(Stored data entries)
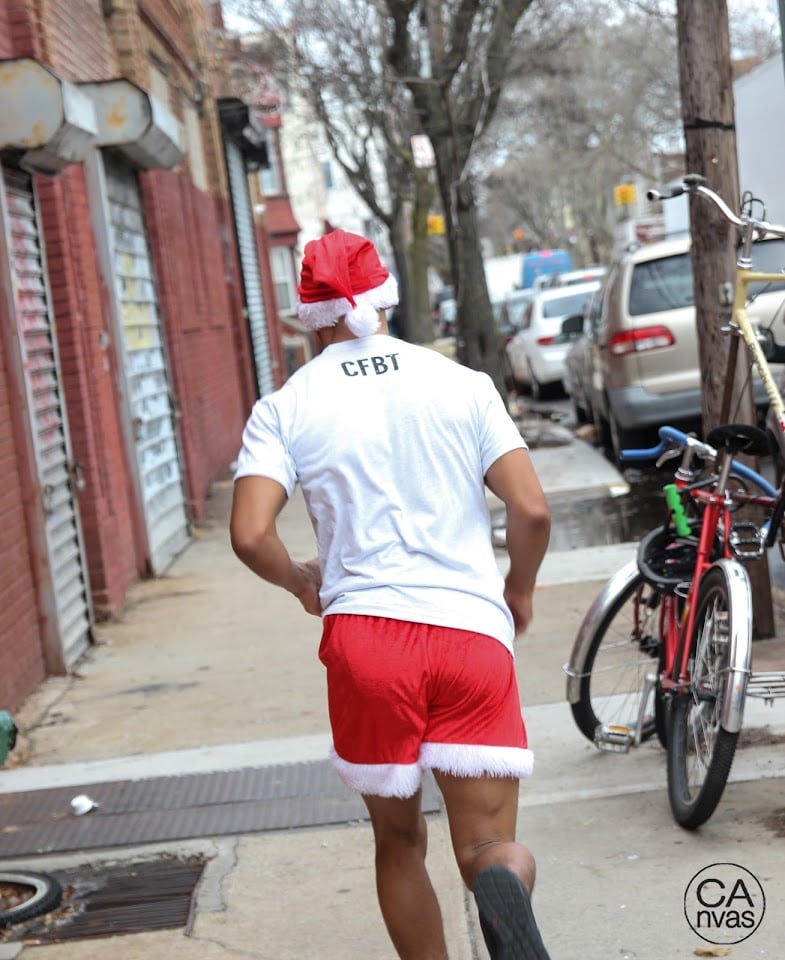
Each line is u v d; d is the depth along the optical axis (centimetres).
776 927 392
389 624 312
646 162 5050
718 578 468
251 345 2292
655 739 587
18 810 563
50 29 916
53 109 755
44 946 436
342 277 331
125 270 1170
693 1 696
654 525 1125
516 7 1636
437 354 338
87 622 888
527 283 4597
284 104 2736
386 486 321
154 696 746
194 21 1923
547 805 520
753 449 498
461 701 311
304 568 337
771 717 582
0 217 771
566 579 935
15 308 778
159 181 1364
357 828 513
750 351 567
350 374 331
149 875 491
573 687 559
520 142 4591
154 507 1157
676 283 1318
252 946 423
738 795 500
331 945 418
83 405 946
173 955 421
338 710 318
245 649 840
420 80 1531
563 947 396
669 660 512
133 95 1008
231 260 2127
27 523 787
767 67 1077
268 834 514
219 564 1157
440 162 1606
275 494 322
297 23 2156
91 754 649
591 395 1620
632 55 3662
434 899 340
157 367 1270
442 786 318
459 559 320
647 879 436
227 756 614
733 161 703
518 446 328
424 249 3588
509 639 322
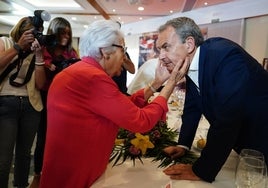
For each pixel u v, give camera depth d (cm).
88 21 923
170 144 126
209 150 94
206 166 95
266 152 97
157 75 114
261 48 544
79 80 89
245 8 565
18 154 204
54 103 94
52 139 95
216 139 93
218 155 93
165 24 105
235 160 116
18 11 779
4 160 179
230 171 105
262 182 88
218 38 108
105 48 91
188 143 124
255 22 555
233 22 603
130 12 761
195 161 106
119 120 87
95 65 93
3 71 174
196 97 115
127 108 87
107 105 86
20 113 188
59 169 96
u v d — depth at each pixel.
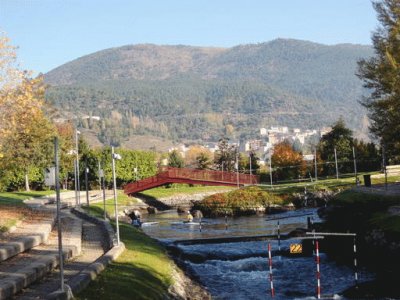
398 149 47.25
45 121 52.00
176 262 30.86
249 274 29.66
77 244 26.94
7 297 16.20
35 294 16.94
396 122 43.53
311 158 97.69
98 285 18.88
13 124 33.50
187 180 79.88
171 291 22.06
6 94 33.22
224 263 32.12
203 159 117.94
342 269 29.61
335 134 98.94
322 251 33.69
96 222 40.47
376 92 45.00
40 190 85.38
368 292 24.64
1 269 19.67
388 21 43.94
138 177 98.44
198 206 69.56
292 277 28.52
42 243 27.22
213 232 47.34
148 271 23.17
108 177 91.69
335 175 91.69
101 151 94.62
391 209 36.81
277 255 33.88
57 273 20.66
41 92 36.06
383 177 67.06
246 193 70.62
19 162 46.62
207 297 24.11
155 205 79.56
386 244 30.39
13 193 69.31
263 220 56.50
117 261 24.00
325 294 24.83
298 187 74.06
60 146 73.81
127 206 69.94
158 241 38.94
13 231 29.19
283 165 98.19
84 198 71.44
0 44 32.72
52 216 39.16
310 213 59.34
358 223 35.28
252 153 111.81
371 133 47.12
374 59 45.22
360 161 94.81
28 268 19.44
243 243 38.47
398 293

(THE PROBLEM): Only the text of the records above, copied exactly, should be returned; the pictures stay out.

(REPLY):
Each line is u v d; d is the depth along the optical axis (centimetres).
776 927 392
389 624 312
646 162 5050
718 578 468
251 345 2292
655 739 587
18 810 563
50 29 916
53 109 755
44 946 436
342 277 331
125 270 1170
693 1 696
654 525 1125
516 7 1636
437 354 338
87 622 888
527 283 4597
284 104 2736
386 486 321
154 696 746
194 21 1923
547 805 520
753 449 498
461 701 311
304 568 337
771 717 582
0 217 771
566 579 935
15 308 778
159 181 1364
357 828 513
750 351 567
350 374 331
149 875 491
573 687 559
520 142 4591
154 507 1157
676 283 1318
252 946 423
738 795 500
331 945 418
83 405 946
173 955 421
338 710 318
245 649 840
420 80 1531
563 947 396
669 660 512
133 95 1008
231 260 2127
27 523 787
767 67 1077
268 834 514
219 564 1157
440 162 1606
275 494 322
297 23 2156
91 754 649
591 395 1620
632 55 3662
434 899 340
157 367 1270
442 786 318
459 559 320
647 879 436
227 756 614
733 161 703
518 446 328
424 249 3588
509 639 322
For each pixel u v, give camera depth d (cm).
88 21 923
170 144 126
209 150 94
206 166 95
266 152 97
157 75 114
261 48 544
79 80 89
245 8 565
18 154 204
54 103 94
52 139 95
216 139 93
218 155 93
165 24 105
235 160 116
18 11 779
4 160 179
230 171 105
262 182 88
218 38 108
105 48 91
188 143 124
255 22 555
233 22 603
130 12 761
195 161 106
119 120 87
95 65 93
3 71 174
196 97 115
127 108 87
107 105 86
20 113 188
59 169 96
u v d — depth at each pixel.
398 149 47.25
45 121 52.00
176 262 30.86
249 274 29.66
77 244 26.94
7 297 16.20
35 294 16.94
396 122 43.53
311 158 97.69
98 285 18.88
13 124 33.50
187 180 79.88
171 291 22.06
6 94 33.22
224 263 32.12
203 159 117.94
342 269 29.61
335 134 98.94
322 251 33.69
96 222 40.47
376 92 45.00
40 190 85.38
368 292 24.64
1 269 19.67
388 21 43.94
138 177 98.44
198 206 69.56
292 277 28.52
42 243 27.22
213 232 47.34
148 271 23.17
108 177 91.69
335 175 91.69
101 151 94.62
391 209 36.81
277 255 33.88
57 273 20.66
41 92 36.06
383 177 67.06
246 193 70.62
19 162 46.62
207 297 24.11
155 205 79.56
386 244 30.39
13 193 69.31
263 220 56.50
117 261 24.00
325 294 24.83
298 187 74.06
60 146 73.81
127 206 69.94
158 241 38.94
13 231 29.19
283 165 98.19
84 198 71.44
0 44 32.72
52 216 39.16
310 213 59.34
358 223 35.28
252 153 111.81
371 133 47.12
374 59 45.22
360 161 94.81
28 268 19.44
243 243 38.47
398 293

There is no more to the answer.